- _PROBLEM 1_
In the passage on Marc and Kandinsky, change "horses" to "stallions" and give everything from "The group claimed" down to "that represented spirituality." with that substitution made.
- _PROBLEM 2_
Write the next part of the passage on Marc's painting, picking up after its final sentence.

- _READING PASSAGE_
- - -

The group claimed no artistic manifesto but other members included Paul Klee, Albert Bloch, August Macke and Marianne von Werefkin and it is believed that the title of the group derived from Marc and Kandinsky’s fondness for the colour blue, horses and their riders. Kandinsky wrote (in On the Spritual in Art, 1911) that blue was the colour that represented spirituality.
Marc’s philosophical approach to painting is exemplified by his use of animals as subject matter and Deer in a Monastery Garden is no exception. Symbolising an Eden freed from the corruption of materialism, animals for Marc represented a way for him to achieve movement to a higher spiritual plane, perhaps an inevitable yearning following his theological studies that he had hoped would lead him into a life in priesthood.

- - -

- _RECORDS_

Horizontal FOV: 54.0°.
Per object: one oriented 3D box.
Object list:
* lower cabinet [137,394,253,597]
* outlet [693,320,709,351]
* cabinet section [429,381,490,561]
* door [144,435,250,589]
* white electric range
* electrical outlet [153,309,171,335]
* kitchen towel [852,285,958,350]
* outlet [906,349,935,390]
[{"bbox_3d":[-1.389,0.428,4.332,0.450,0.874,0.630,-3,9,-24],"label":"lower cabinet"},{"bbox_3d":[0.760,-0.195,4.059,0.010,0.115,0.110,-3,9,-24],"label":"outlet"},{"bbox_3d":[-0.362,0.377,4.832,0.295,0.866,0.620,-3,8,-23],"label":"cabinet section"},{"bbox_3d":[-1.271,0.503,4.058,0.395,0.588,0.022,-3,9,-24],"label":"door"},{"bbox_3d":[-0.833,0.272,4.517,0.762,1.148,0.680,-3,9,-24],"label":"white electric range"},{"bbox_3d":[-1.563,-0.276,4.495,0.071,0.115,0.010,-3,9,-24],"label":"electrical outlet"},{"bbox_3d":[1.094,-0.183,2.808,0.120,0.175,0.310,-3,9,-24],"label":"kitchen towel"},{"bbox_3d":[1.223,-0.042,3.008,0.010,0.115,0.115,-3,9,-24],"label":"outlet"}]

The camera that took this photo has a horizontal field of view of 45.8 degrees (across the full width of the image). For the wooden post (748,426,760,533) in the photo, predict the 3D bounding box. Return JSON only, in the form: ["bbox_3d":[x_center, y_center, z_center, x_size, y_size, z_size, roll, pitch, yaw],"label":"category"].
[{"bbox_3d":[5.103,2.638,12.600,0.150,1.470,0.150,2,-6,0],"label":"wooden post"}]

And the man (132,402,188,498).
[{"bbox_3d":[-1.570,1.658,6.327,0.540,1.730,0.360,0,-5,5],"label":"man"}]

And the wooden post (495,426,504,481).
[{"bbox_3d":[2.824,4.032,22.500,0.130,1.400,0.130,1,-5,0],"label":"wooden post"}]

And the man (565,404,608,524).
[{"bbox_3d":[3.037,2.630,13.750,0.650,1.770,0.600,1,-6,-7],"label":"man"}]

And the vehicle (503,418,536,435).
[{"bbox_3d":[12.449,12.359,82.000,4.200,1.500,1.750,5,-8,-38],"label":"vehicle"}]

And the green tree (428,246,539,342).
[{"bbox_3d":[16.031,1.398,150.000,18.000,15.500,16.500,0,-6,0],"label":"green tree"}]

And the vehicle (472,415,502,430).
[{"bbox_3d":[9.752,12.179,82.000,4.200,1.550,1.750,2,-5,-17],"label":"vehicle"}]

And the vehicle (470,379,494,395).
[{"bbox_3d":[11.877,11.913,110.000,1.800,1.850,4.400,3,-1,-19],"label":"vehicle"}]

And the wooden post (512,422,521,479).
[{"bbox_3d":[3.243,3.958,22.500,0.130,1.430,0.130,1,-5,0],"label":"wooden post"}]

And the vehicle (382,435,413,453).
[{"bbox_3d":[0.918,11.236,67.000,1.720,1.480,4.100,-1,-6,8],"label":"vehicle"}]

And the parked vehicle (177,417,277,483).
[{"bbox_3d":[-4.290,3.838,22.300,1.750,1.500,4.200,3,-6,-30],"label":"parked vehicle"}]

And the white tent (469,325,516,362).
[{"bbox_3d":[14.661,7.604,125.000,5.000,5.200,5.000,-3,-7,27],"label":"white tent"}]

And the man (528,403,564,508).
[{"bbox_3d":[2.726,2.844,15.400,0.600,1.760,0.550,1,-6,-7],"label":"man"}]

- - -

- _RESPONSE BOX 1_
The group claimed no artistic manifesto but other members included Paul Klee, Albert Bloch, August Macke and Marianne von Werefkin and it is believed that the title of the group derived from Marc and Kandinsky’s fondness for the colour blue, stallions and their riders. Kandinsky wrote (in On the Spritual in Art, 1911) that blue was the colour that represented spirituality.

- _RESPONSE BOX 2_
The painting also is typical of Marc’s approach to depicting animals. Here we see the deer in garden, a monastery garden, again evoking his theological studies; the animal is at peace and in harmony with its surroundings, another theme of Marc’s and a further representation of his search for spiritual harmony on a higher level than the materialistic world in which he lived.
After volunteering for service at the outbreak of World War I Marc joined the army. He sadly never painted again after that undertaking, for he was killed by shrapnel in 1916 during the assault upon Verdun, one of the bloodiest and longest during the whole war.